:: Exercise materials ::
►

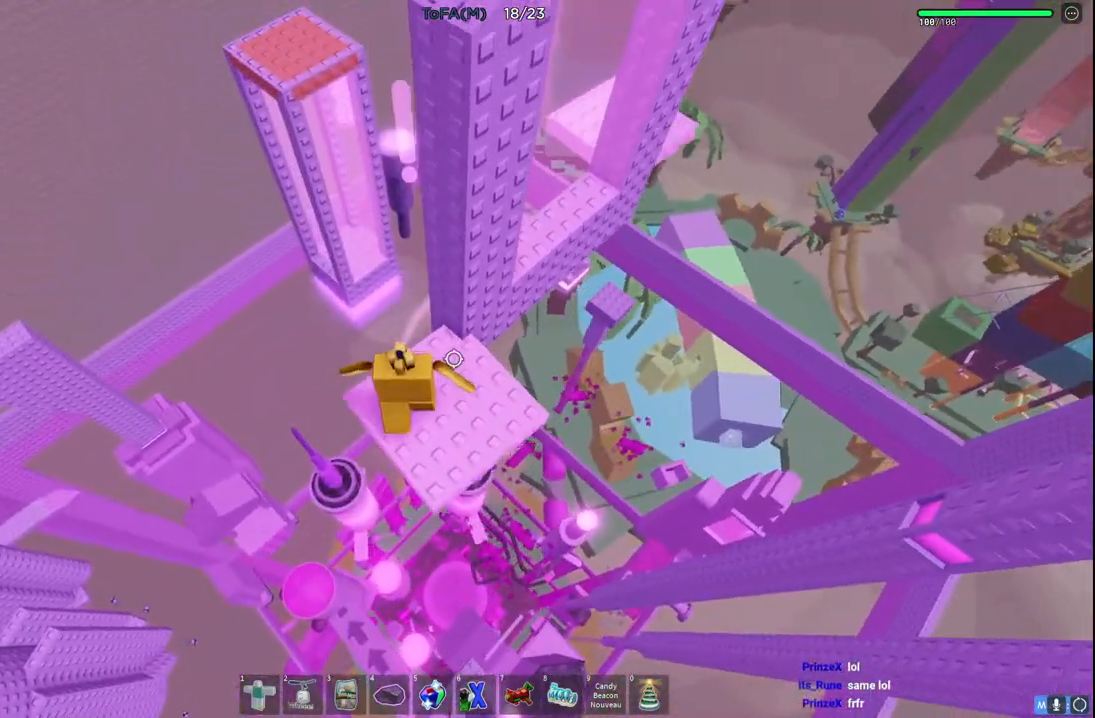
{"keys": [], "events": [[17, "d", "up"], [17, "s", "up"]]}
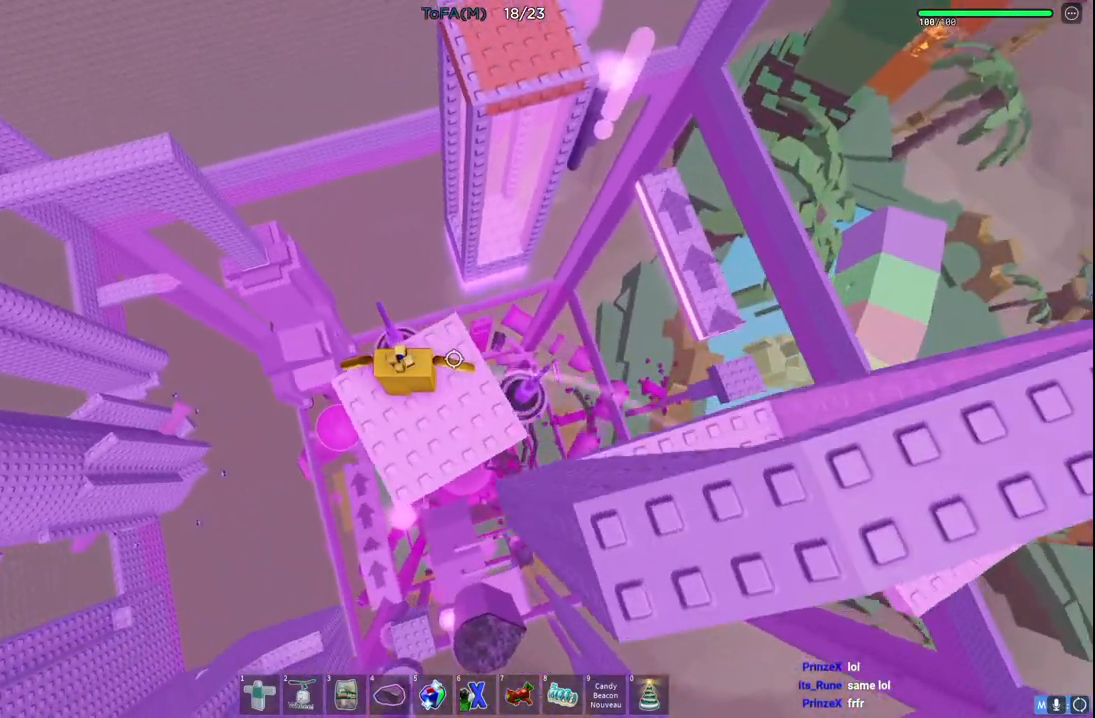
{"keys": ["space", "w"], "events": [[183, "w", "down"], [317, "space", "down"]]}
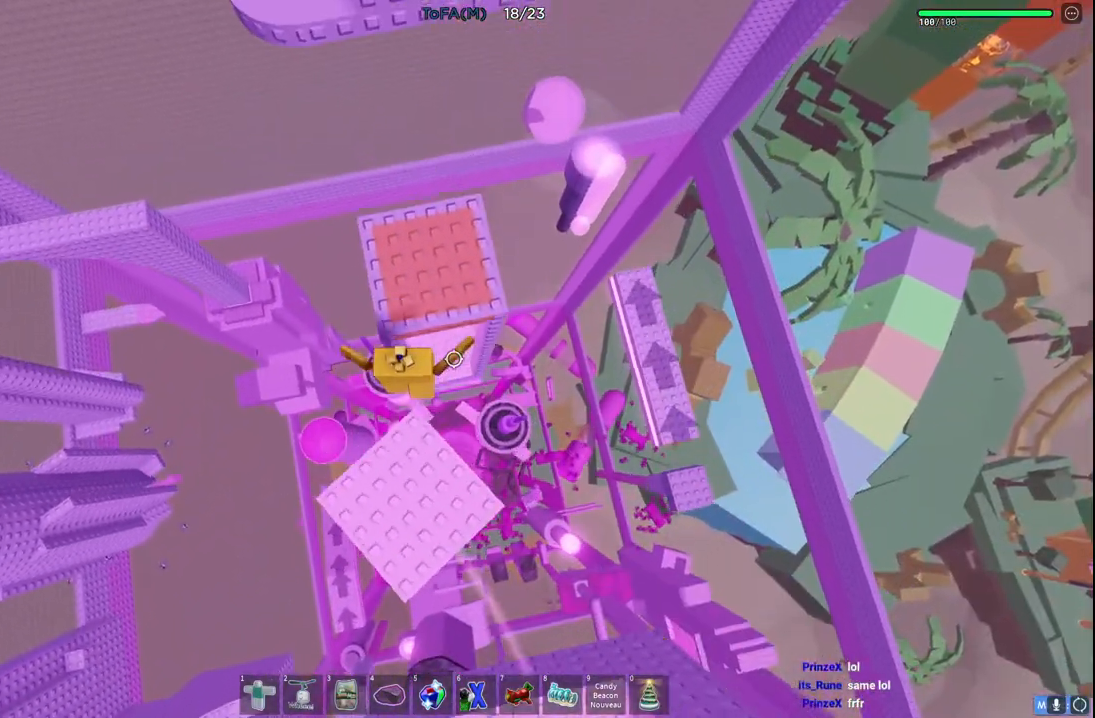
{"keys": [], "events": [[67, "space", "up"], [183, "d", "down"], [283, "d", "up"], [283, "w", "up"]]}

◄
►

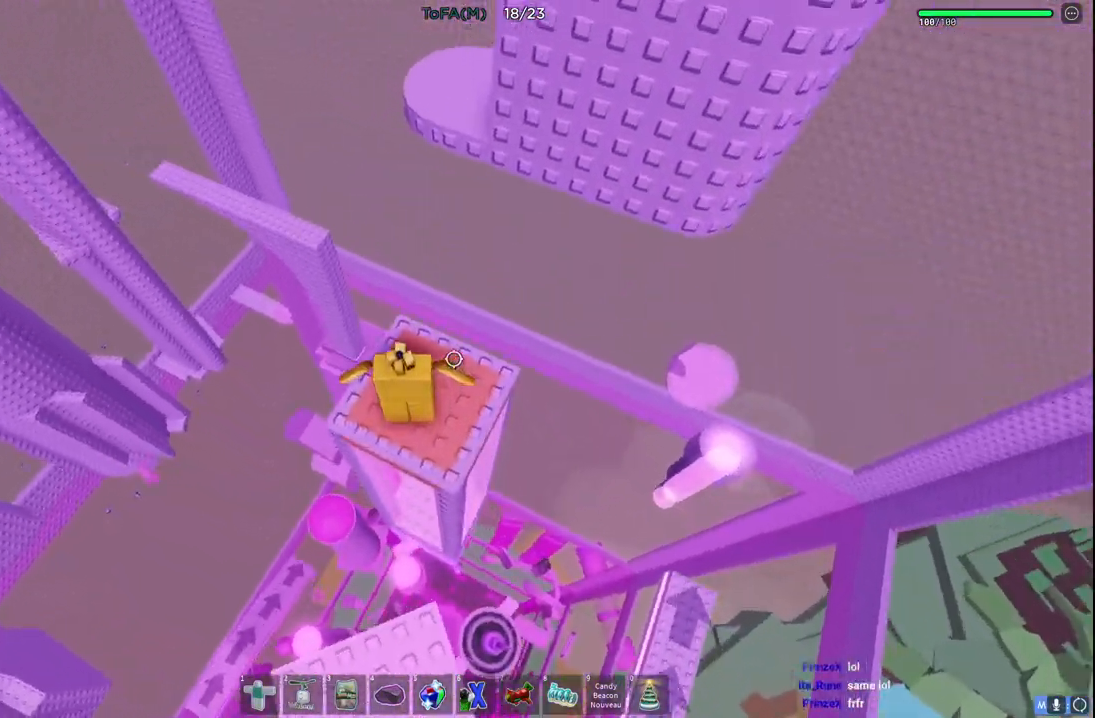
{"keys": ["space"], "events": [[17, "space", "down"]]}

◄

:: What the task asks ::
Please go over the data above and copy each line with "down" in it.

:: Result of the task ::
{"keys": ["space", "w"], "events": [[183, "w", "down"], [317, "space", "down"]]}
{"keys": [], "events": [[67, "space", "up"], [183, "d", "down"], [283, "d", "up"], [283, "w", "up"]]}
{"keys": ["space"], "events": [[17, "space", "down"]]}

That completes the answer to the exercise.